Fall Out Boy – Save Rock And Roll
After four full-lengths, Save Rock And Roll is an ambitious marker of growth and maturity and the sweet result of spending some time apart.
When Fall Out Boy triumphantly announced that they were returning from the brink of extinction in February, with a new album in tow and a run of shows worldwide, the question on everyone’s lips was: “Will they REALLY save rock and roll?” Well, the question on the lips of those of us still desperately holding onto the tattered remains of our pop-punk riddled youth. Funnily enough, the record itself isn’t trying to save rock and roll. Rather, it’s a testament to the classic tongue-in-cheek nature of the four boys from Chicago who brought us such song titles as “You’re Crashing But You’re No Wave” and “Our Lawyers Made Us Change The Name Of This Song So We Wouldn’t Get Sued”.

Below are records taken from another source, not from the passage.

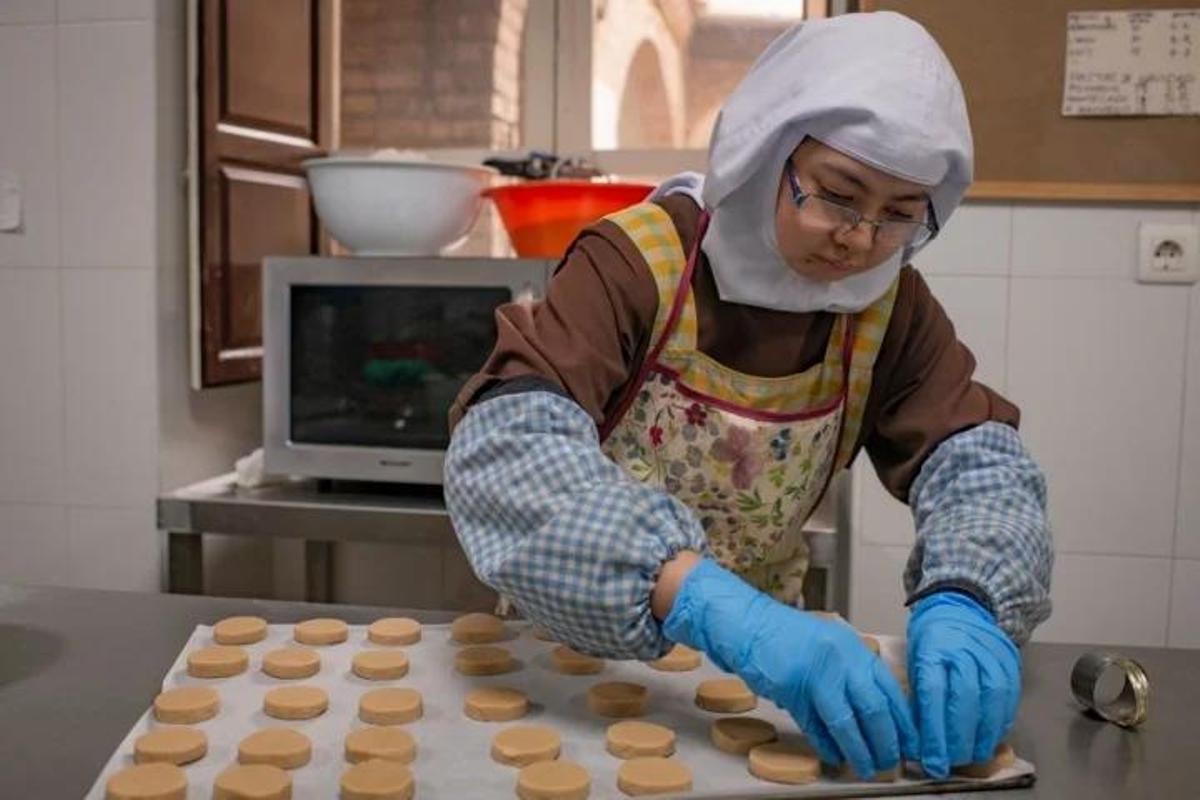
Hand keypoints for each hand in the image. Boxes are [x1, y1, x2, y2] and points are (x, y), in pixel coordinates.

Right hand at [663, 558, 917, 777]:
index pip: (890, 690)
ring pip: (846, 722)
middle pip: (873, 709)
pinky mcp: (792, 688)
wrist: (749, 624)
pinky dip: (827, 745)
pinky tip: (835, 756)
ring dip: (858, 750)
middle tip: (890, 761)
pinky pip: (815, 725)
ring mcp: (816, 673)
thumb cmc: (788, 637)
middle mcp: (840, 659)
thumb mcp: (830, 648)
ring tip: (866, 767)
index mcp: (854, 649)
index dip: (903, 722)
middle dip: (886, 742)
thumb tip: (877, 715)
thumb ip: (852, 674)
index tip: (910, 743)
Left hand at [906, 591, 1020, 778]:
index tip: (932, 760)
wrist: (961, 606)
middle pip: (964, 699)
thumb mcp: (915, 660)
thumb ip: (920, 696)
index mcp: (933, 648)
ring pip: (991, 699)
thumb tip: (920, 741)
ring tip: (973, 756)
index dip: (934, 732)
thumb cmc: (932, 639)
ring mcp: (990, 652)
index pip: (933, 694)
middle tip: (952, 762)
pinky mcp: (1010, 659)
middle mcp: (964, 648)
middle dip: (959, 738)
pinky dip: (1000, 721)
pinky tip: (991, 737)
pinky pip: (1009, 696)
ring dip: (983, 735)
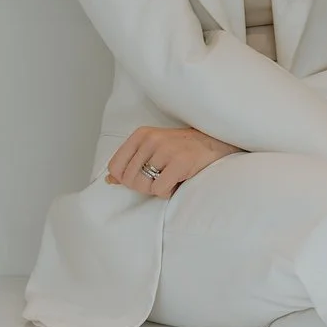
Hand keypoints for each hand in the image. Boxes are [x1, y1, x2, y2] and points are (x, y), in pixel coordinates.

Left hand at [108, 125, 237, 197]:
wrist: (216, 143)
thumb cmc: (184, 149)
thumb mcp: (153, 149)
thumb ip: (131, 162)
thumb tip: (110, 179)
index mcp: (141, 134)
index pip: (115, 166)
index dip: (125, 179)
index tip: (142, 177)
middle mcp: (150, 139)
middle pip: (129, 179)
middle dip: (144, 186)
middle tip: (161, 178)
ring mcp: (165, 150)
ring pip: (143, 186)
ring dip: (157, 189)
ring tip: (170, 178)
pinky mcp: (180, 162)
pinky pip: (159, 190)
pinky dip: (168, 192)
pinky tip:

First things first, this record has been made by Fall Out Boy and for Fall Out Boy – and a lot has changed in the 10 years since they released Take This To Your Grave. The dramatic and anthemic opener “The Phoenix” sees Fall Out Boy preparing for battle and urging listeners to “put on their war paint” and join them. And if you’re along for the ride, it’s a heck of a listen. The synth pop of “Alone Together” rolls into the utterly infectious “Where Did The Party Go” while rock meets rap on the Big Sean-aided “The Mighty Fall”. Even Courtney Love makes herself known on the in-your-face “Rat A Tat”. The album is overflowing with massive hooks and sing-along choruses, and it’s astounding how layered each and every track sounds. Even the purists out there will be able to plot how the band got to this point sonically.
By the time the title track and album closer rolls around (featuring the inimitable Sir Elton John), the lighters will be in the air and you’ll be cherishing the lines “Oh no, we won’t go/’Cos we don’t know when to quit” and the boys’ matching attitude. Is this a record they could have written four years ago? Hardly. Even the band will tell you that. After four full-lengths, Save Rock And Roll is an ambitious marker of growth and maturity and the sweet result of spending some time apart. They say absence makes the heart grow fonder, and it’s certainly worked in Fall Out Boy’s favour.
The Essential Track: “Death Valley”: The perfect poppy mix of old-meets-new for the more skeptical Fall Out Boy fan among us.